Janet Maslin of The New York Times lauded Meg Foster's "aggressive vitality" but ultimately found the movie seriously flawed: "Mr. Aaron's ineptitude knows no bounds, especially when it comes to blasting an insufferable score, ending scenes at uninteresting moments, and making the film's chronology completely obscure."[1] Gene Siskel of the Chicago Tribune gave the film two stars out of four and called it "patronizing," because the film "pretends to like its characters' sexual preferences, but really it snickers at them."[2] Arthur D. Murphy of Variety called it "a first class production whose only — but serious — flaw is a Henry Olek script that begins with brilliant cleverness but dissolves by fadeout into formula banality."[3] Charles Champlin of the Los Angeles Times wrote that "until the sitcom formulations take over at the end, 'A Different Story' derives its humor and its warmth from carefully observed, and very well and sympathetically enacted characters, operating in a milieu which is also carefully but not always sympathetically observed."[4] Gary Arnold of The Washington Post called it "a trifle with redeeming personality appeal and a genuinely affectionate temperament.
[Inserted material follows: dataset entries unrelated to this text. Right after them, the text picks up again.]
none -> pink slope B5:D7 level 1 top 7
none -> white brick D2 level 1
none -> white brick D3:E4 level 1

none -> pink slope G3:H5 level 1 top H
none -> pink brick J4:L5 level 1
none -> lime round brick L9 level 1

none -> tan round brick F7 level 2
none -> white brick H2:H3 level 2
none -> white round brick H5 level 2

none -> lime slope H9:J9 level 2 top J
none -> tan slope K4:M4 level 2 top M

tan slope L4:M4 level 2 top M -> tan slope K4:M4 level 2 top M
As the supposedly disparate lovers, Perry King and Meg Foster make an overwhelmingly attractive and compatible couple, and their sexual rapport is enhanced by Paul Aaron's attentive, straightforward direction."[5] Writing in the Seattle Gay News, Bill Alpert wrote that "it's a real surprise that A Different Story is as rotten a film as it is. This cheap bit of exploitation insults more than it instructs by combining a pointless and underdeveloped plot with an unending selection of homosexual stereotypes I thought were long since consigned to the trash heap ... Particularly offensive is the unbelievable — and undocumented — contention that homosexuality is some sort of adolescent aberration that a drunken roll in the hay will cure."[6] Scott Meek wrote in The Monthly Film Bulletin, "Despite the initial liberal façade with which it presents the central couple's homosexuality, the script remains problematic in its attitudes to homosexuality and heterosexuality, both of which can be seen as unsatisfactory elements in the characters' relationships ... Ultimately, the 'difference' of the story looks like an attempt to be all things (sexually, as it were) to all people, and as such likely to please very few."[7]
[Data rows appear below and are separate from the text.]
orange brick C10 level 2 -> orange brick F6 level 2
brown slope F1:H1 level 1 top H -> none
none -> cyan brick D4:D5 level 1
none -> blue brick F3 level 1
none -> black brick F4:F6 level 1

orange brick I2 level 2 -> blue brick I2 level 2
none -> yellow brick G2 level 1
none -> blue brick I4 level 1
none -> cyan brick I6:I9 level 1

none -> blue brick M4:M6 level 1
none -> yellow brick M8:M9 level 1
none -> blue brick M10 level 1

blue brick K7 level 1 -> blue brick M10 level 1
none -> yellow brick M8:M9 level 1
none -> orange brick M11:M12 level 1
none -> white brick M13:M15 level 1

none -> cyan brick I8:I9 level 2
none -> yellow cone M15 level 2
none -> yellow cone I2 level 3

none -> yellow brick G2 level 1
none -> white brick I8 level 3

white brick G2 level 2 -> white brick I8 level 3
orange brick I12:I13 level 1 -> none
Time Out Film Guide derides A Different Story as a "glossily persuasive film which presents its 'real' gays as neurotics or gangsters, and offers us so many clichés about role reversal, marriage and pregnancy that it makes An Unmarried Woman look like an intelligent study of divorce."[8]
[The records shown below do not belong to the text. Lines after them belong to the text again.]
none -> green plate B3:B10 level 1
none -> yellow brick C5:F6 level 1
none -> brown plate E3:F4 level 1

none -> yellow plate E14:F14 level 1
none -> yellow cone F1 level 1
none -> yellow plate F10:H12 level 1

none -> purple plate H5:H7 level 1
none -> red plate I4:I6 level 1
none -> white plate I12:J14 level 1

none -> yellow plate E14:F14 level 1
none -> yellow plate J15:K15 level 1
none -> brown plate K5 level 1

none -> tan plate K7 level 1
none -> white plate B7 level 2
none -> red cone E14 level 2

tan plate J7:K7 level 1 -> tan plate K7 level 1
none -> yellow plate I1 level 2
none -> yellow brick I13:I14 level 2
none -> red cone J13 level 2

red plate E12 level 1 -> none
Some gay rights groups protested the stereotyped depiction of homosexuals in the film and their ability to convert to heterosexuality. Gay Activists Alliance circulated a letter speaking out against the film.[9] Gay Left, a journal of gay rights and socialism, criticized A Different Story as another example of the gay films of the late 1970s which presented stereotyped homosexuals. "It often seems that the wider the commercial audience appeal is meant to be, the more objectionable are the gay characters and relationships portrayed. The superficially 'liberal' approach of a film such as A Different Story is ultimately just as negative about gay sexuality."[10] Janet Maslin's original review elaborates: "The movie's use of [Albert and Stella's] homosexuality is indeed exploitative, insensitive, and offensive in a variety of ways. Even worse, it is unconvincing ... Albert's homosexuality is nothing but a gimmick, something for the screenplay to coax him out of."[1]
During its initial ownership by Embassy Pictures, the movie was released on VHS multiple times, first by Magnetic Video in 1979, later from Embassy Home Entertainment in 1985. When its rights shifted to Mar Vista Productions, it made its DVD debut through Trinity Home Entertainment on July 25, 2006.[11] Scorpion Releasing issued a Blu-ray edition in 2018.